Intentions and Negotiations Relevant to Policy Interpretation
In considering whether the exclusions in Endorsement #14 applied, the Court of Appeal reviewed the principles for interpreting the terms of an insurance policy. The court noted that the very exercise of determining whether or not the language is ambiguous must include an assessment of “…the words of a contract in light of the factual matrix in which the agreement was written”. The court held that “[i]t is important to distinguish what is meant by the factual matrix from extrinsic evidence that it is admissible to resolve an ambiguity”. The factual matrix is gleaned from the context of the transaction, and, as set out by Doherty J.A. in Dumbrell v. The Regional Group of Companies Inc., 2007 ONCA 59, the factual matrix “clearly extends to the genesis of the agreement, its purpose, and the commercial context in which the agreement was made”.
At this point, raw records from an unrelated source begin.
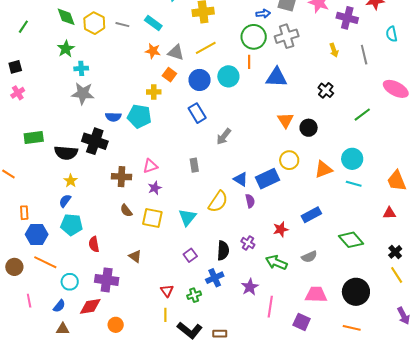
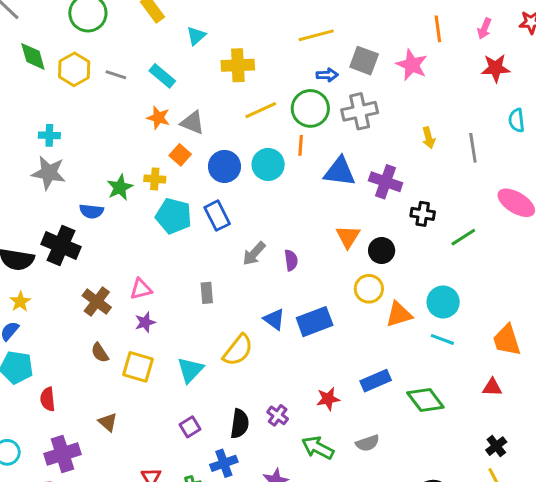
purple cross: (347, 18) -> (386, 182), moved
yellow line: (206, 48) -> (261, 110), moved
green star: (66, 49) -> (120, 187), moved
black cross: (326, 90) -> (423, 214), moved, turned -35
cyan pentagon: (139, 116) -> (174, 216), moved
yellow circle: (289, 160) -> (369, 289), moved
brown cross: (122, 177) -> (97, 302), turned 30
purple semicircle: (250, 201) -> (291, 260), moved
green diamond: (351, 240) -> (425, 400), moved
purple cross: (107, 280) -> (62, 454), turned -30

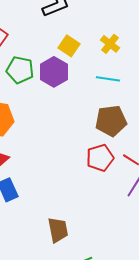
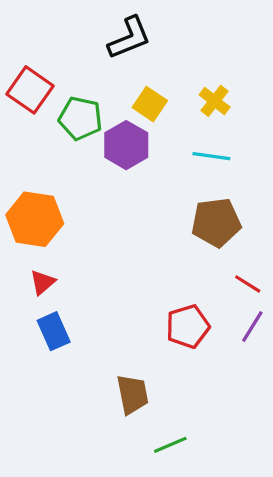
green pentagon: (20, 70) -> (80, 118), moved
red pentagon: (100, 158) -> (188, 326), moved

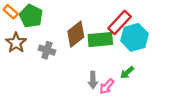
Providing further guidance, the Court of Appeal observed that “…the admission of extrinsic evidence does not mean that the parties’ subjective views of what was intended by the agreement will be used to resolve the ambiguity”. Rather, it was held that the courts must look for the interpretation that gives effect to the reasonable expectations or intentions of the parties at the time the contract or policy was obtained.
Finally, before turning to the specific arguments, the court noted that Endorsement #14 to the Onex 2002‐2003 Policy was one part of an individually negotiated set of insurance agreements between Onex, American Home and Magnatrax. Further, the positions of both parties in approaching the interpretation dispute were commercially reasonable.
Importance of the Decision
This case is of particular importance to Canadian insureds and insurers as it appears to be the first time an appellate court has considered the scope and application of a prior notice provision included in a D&O insurance policy. The court endorsed the use of an objective test, requiring less specificity than may have been expected. Thus, even where the insureds do not have the specifics required to satisfy the notice requirement, as long as adequate notice has been provided, an insurer should not deny coverage.
The Court of Appeal also provided guidance with respect to the interpretation of exclusion clauses in D&O policies and, in particular, insured vs. insured clauses. The decision suggests that exclusion clauses will be interpreted narrowly and negotiations that result in the exclusion may be considered in determining whether the exclusion was to apply to the claim in question.
Finally, this case demonstrates that where an ambiguity in a policy is found, a consideration of the factual matrix, the negotiations surrounding the insurance arrangements and the parties’ reasonable expectations will be important to resolve the interpretation dispute. Accordingly, parties should keep in mind the communications of intentions and expectations when a policy is being negotiated. Where there are two commercially reasonable interpretations of a clause, the extrinsic evidence of the parties’ communications may determine which applies.